Patrick Henry was much more than a spirited orator. Here's a guy who became a lawyer at 24 and within a couple years had successfully argued one of the most notable case in the state of the era (the Parson's Cause). At the age of 28 was arguing the case for expanded sufferage before the Virginia House of Burgesses. At the age of 29 was one of the very few non-aristocrats elected to the Virginia House of Burgesses and, and a freshman member, immediately led the successful Stamp Act resistance in that body. By age 40 he was the Colony's first non royal appointed governor.

Then again, as we examine history, how many accounts are truly accurate? Did Paul Revere's midnight ride occur as we have leaned?

Hugh, enjoy your weekend. I hope that we all can agree that great sacrifices were made for this land.

Sasha Pachev
Provo, UT

We do have taxation without representation today. A legal alien, for example, that has a work US visa pays taxes, but does not get to vote.

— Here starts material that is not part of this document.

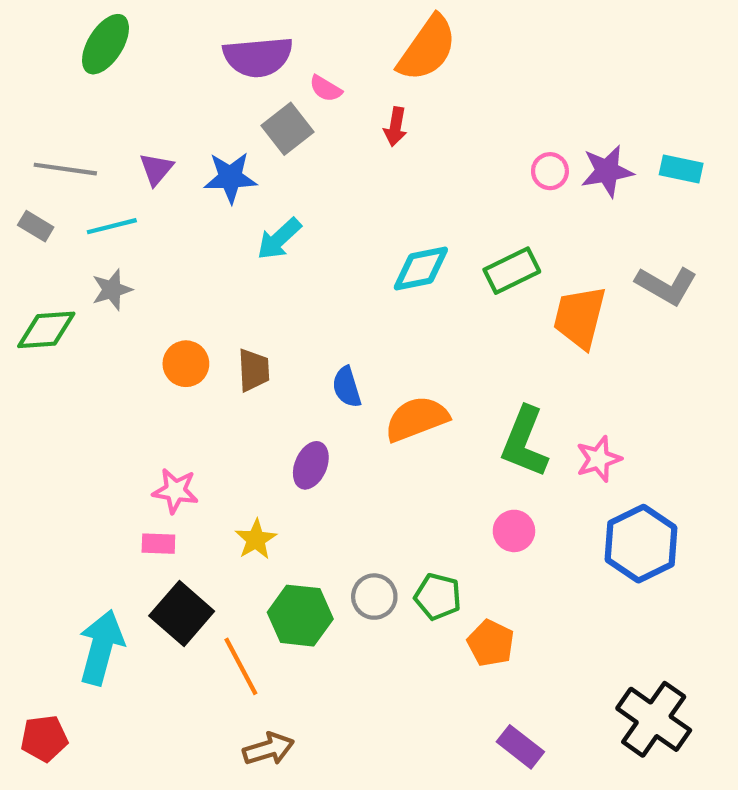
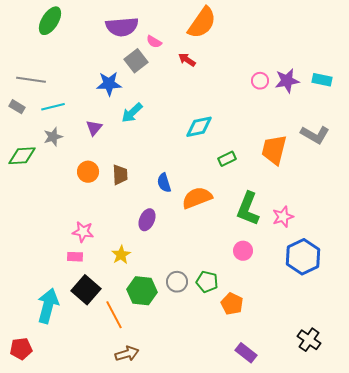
red arrow: (395, 127) -> (187, 60), turned 114
purple triangle: (156, 169) -> (94, 128), moved
green rectangle: (512, 271) -> (227, 159), moved, size x0.7
black cross: (654, 719) -> (309, 340), size x0.7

We have a nominal representation for those who are US citizens. Sure if you do not like a certain tax or how your taxes are spent you could write to your representative. He will send you a letter of response saying he feels for you, but even if he has the best of intentions he alone cannot do much about it. With the technology available to us today I think we can do better than that. Those who pay taxes should be able to have a more direct say in how the money is spent. At least part of the federal and state budget could be voted on online with the vote limited to those who actually pay the taxes that go into those budgets.

Henry Drummond
San Jose, CA

Nicely done. I especially enjoyed having the capsule summary instead of just the correct answer.

Howard Beal
Provo, UT

24/25, thought Long Island was our worst defeat. Oh well, good quiz, good information...

South Jordan, UT

I loved this quiz, but then I love America and its rich history in the founding of our country. I only missed five of these questions.

I also highly recommend the film, "America, Imagine Life Without Her" now showing in theaters across the country. I have seen it twice now. It's an outstanding documentary!

God Bless America! May we be a more informed citizenry,

Burley, ID

Tough quiz, but I only missed only four. Does that qualify me as a history nut?

Nan BW
ELder, CO

Reviewing these events is a great little activity for Independence Day. I am so grateful to our valiant founding fathers!

Farmington, UT

21 out of 25, missed mostly the number of casualties in specific battles. I agree, it was a fun little quiz. Thanks!

Ogden, UT

25 out of 25. I've always loved history.